Read the Italian.
Or the French.
Or the Spanish.
Or the news reports in any language other than English.
No kidding.
Two sentences crucial to understanding Pope Francis' views on women in the church fell off the desks of the four men and one woman who translated the interview for the Jesuit journal published in New York.
Either that, or the America editors cut out parts of that crucial paragraph.
These are the sentences from the interview in Italian:
In una intervista aveva affermato che la presenza femminile nella Chiesa non è emersa più di tanto, perché la tentazione del maschilismo non ha lasciato spazio per rendere visibile il ruolo che spetta alle donne nella comunità ... ."È necessario ampliare gli spazi di una presenza femminile più incisiva nella Chiesa."The first sentence is commentary by Fr. Antonio Spadaro, the Jesuit editor of La Civilità Cattolica, who conducted the interviews over three days in August.
The second sentence is a direct quote from Francis, a quote present in the French, Spanish and quite probably in the other translations among the total 16 Jesuit publications that ran the interview.
After speaking of his idea for a "theology of women," Francis said: "It is necessary to widen the space for more incisive feminine presence in the church."
Interpret the meaning of his words as you will. That is what the pope really said. I cannot understand how it got past all those smart folks at America and their small tribe of translators. I think it is important.
Here's why.
There are two points here.
First, Pope Francis turns the Italian expression "non c'è spazio qui" ("there's no room here") on its head, stating quite plainly that the church must make room -- find space for -- women in its mission.
Second, the pope's choice of words is nearly identical to those used by Pope Benedict XVI in 2006. Responding to a young priest during his annual Lenten visit with the priests of Rome that year, Benedict said virtually the same thing, asking, "Tuttavia, è giusto chiedersi se anche nel servizio ministeriale ... non si possa offrire più spazio, più posizioni di responsabilità alle donne?" That is: "However, it is proper to ask whether in ministerial service ... can we not offer more space, more positions of responsibility, to women?"
For the record: Deacons are ordained to the ministry, not the priesthood.
Francis' complete comments on women did not go unnoticed outside the English-speaking world.
The huge Spanish daily El Pais even ran a story opining the pope was ready to name women as cardinals, noting that two laymen became cardinals in the 19th century and reminding its readers that the tradition of women ordained as deacons could be restarted at any moment.

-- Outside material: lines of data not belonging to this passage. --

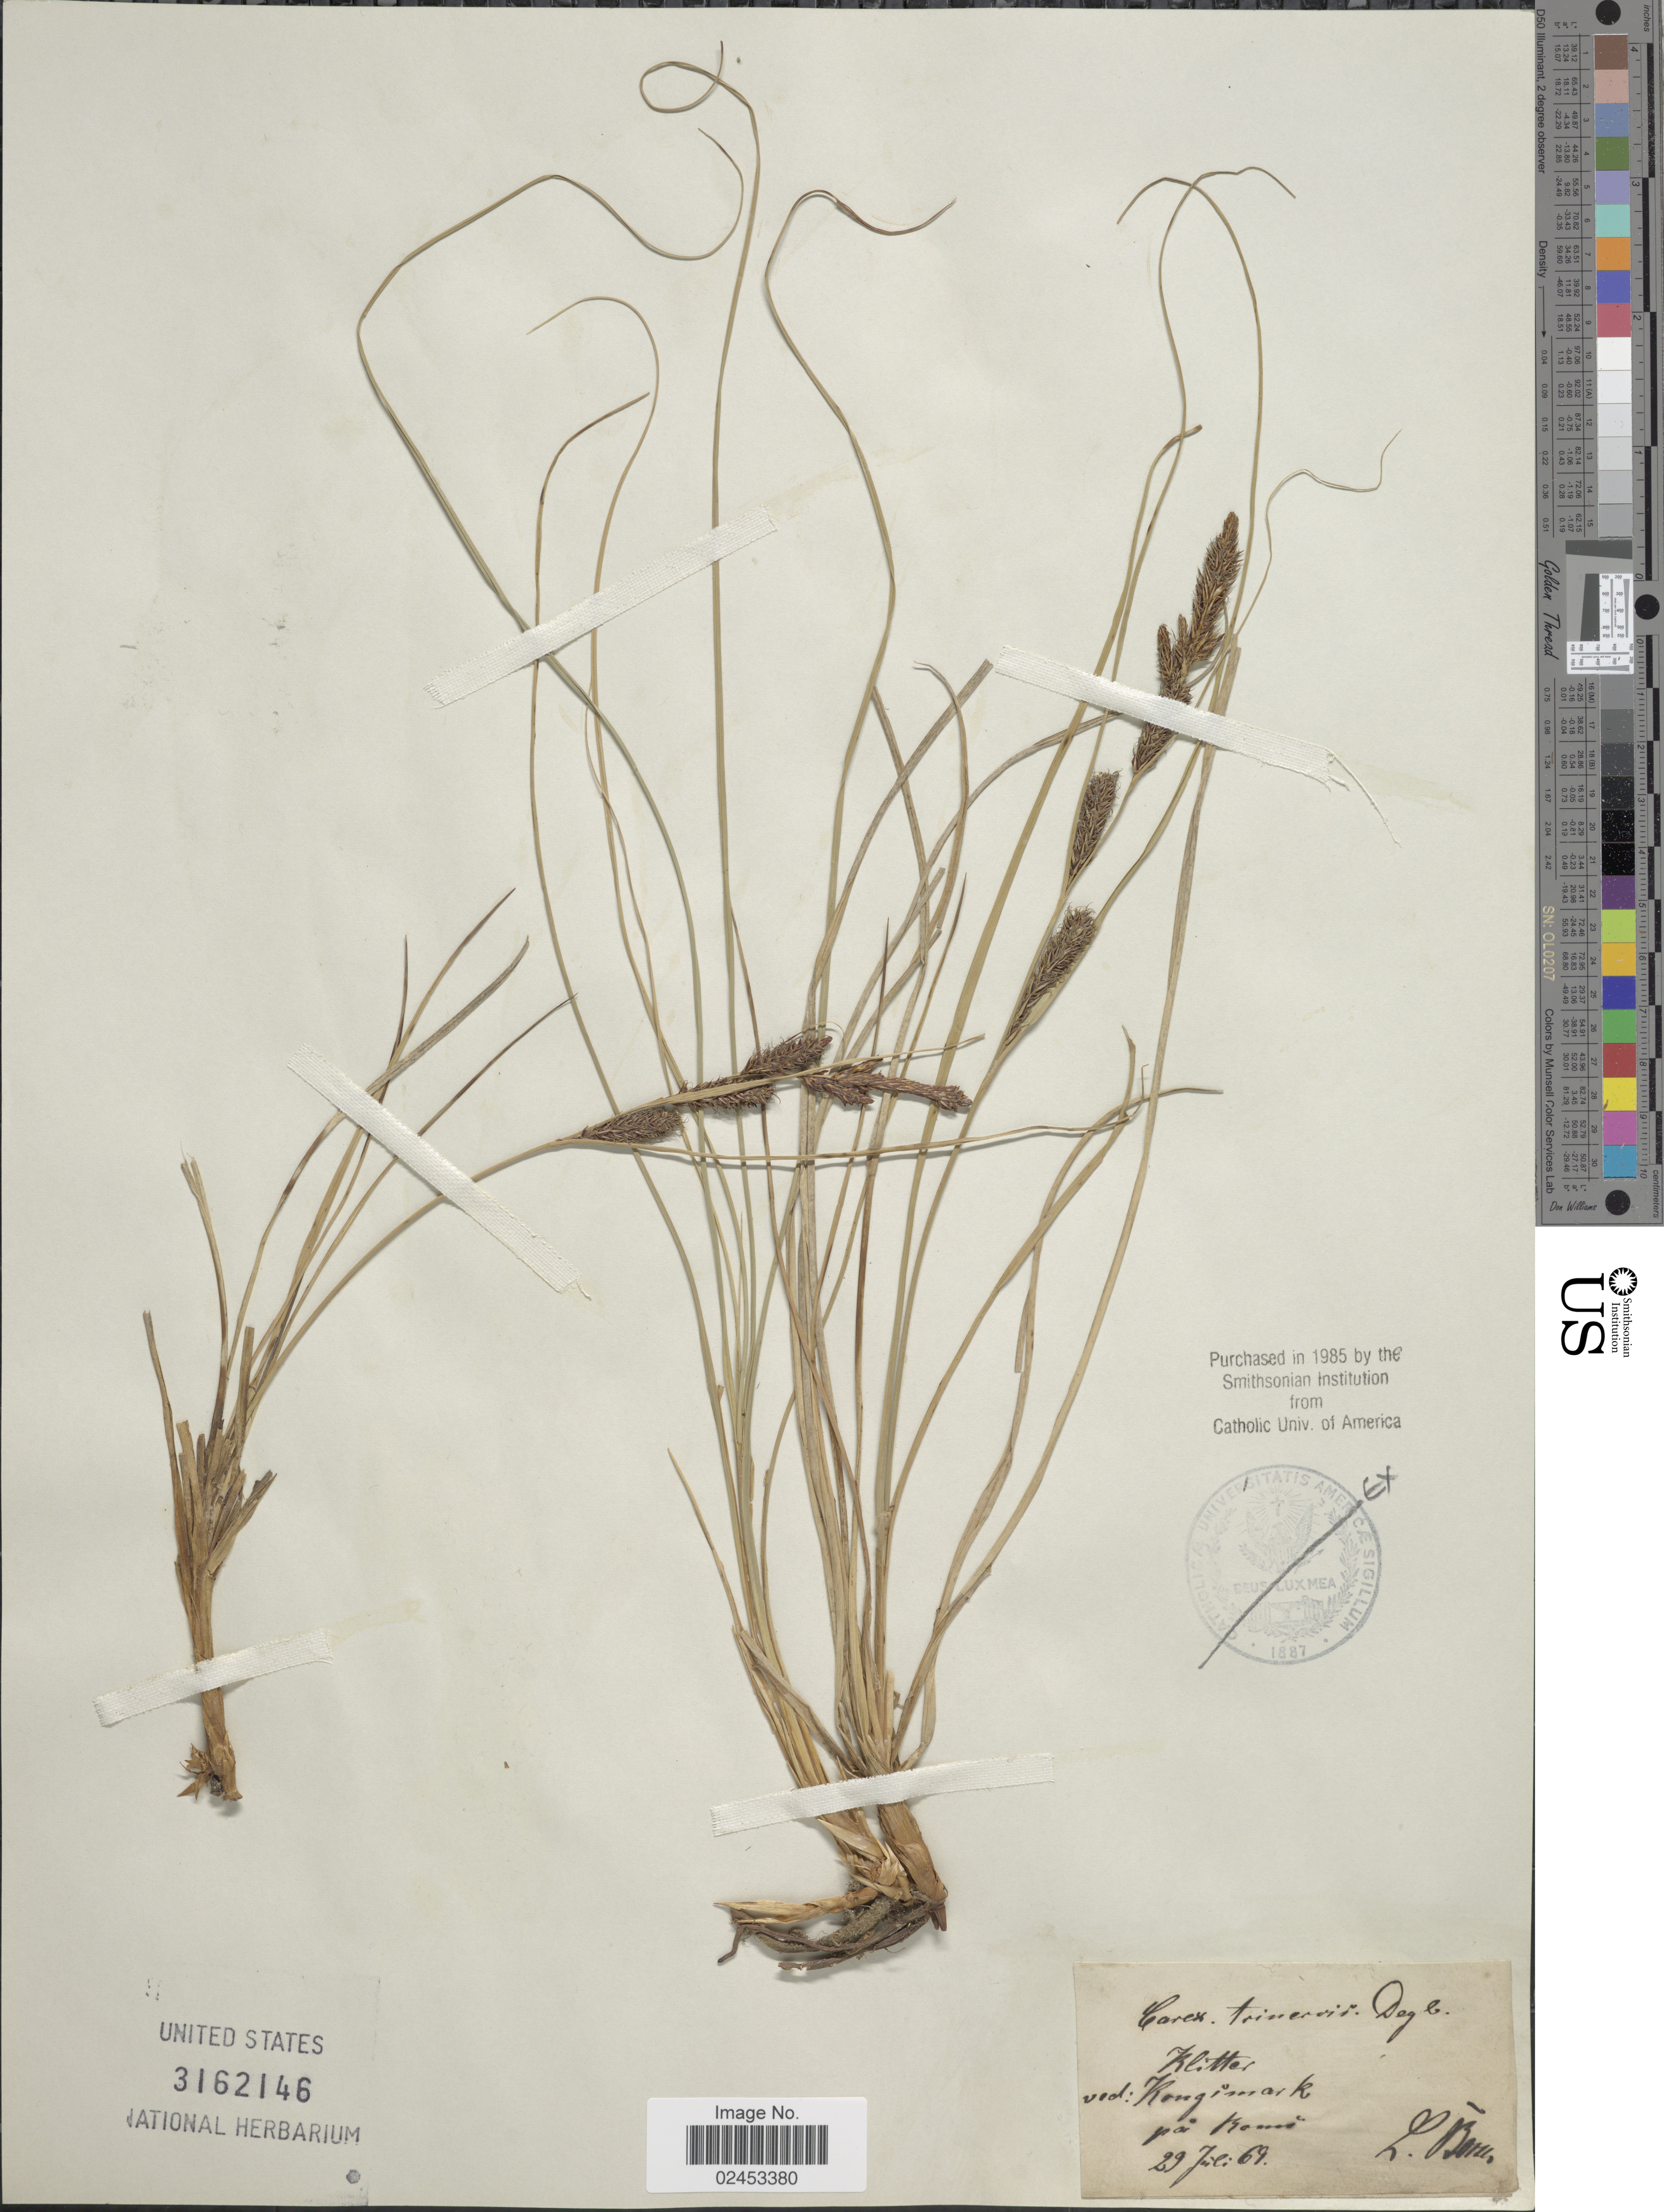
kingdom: Plantae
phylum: Tracheophyta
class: Liliopsida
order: Poales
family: Cyperaceae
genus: Carex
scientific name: Carex trinervis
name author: Degl.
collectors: L. Boni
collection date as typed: Transcribed d/m/y: 29/7/69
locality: Klitter, ved: Kongimark på [illegible text]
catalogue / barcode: US 3162146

(Full disclosure: El Pais cited my work on women in the diaconate.)
What's going on here?
The America translators are competent, smart and, for the most part, young. Four seem young enough to be children or even grandchildren of the pope: Massimo Faggioli, an ecclesiologist who teaches at the University of St. Thomas in Minnesota, is a native Italian; Sarah Christopher Faggioli, his wife, is a Ph.D. candidate in Italian literature at the University of Chicago; Jesuit Fr. Dominic Robinson teaches systematic and pastoral theologies at Heythrop College in London; and Griffin Oleynick is a Yale Ph.D. candidate in Italian. The senior member of the team, who is in his 70s and has been a Jesuit for more than 50 years, is Jesuit Fr. Patrick J. Howell, who teaches pastoral theology at Seattle University and, like Robinson, studied in Rome.
They worked hard. They discussed every word. But why did they translate a paragraph about women, omitting the crucial sentences -- from Spadaro and from Pope Francis -- that apply the machismo problem to the men of the church and apply the future of women in ministry to the needs of the church?
I want to believe it was an honest mistake.
The phone rang.
The tea boiled.
The pen ran out of ink.
Still, it was a big mistake.
The pope complained that what he hears about women is often inspired by an ideology of machismo.
Maybe machismo did not cause the dropped lines -- and change of focus -- at America.
But nobody noticed it, and with minimal exception, the interview project was all-male, all the time.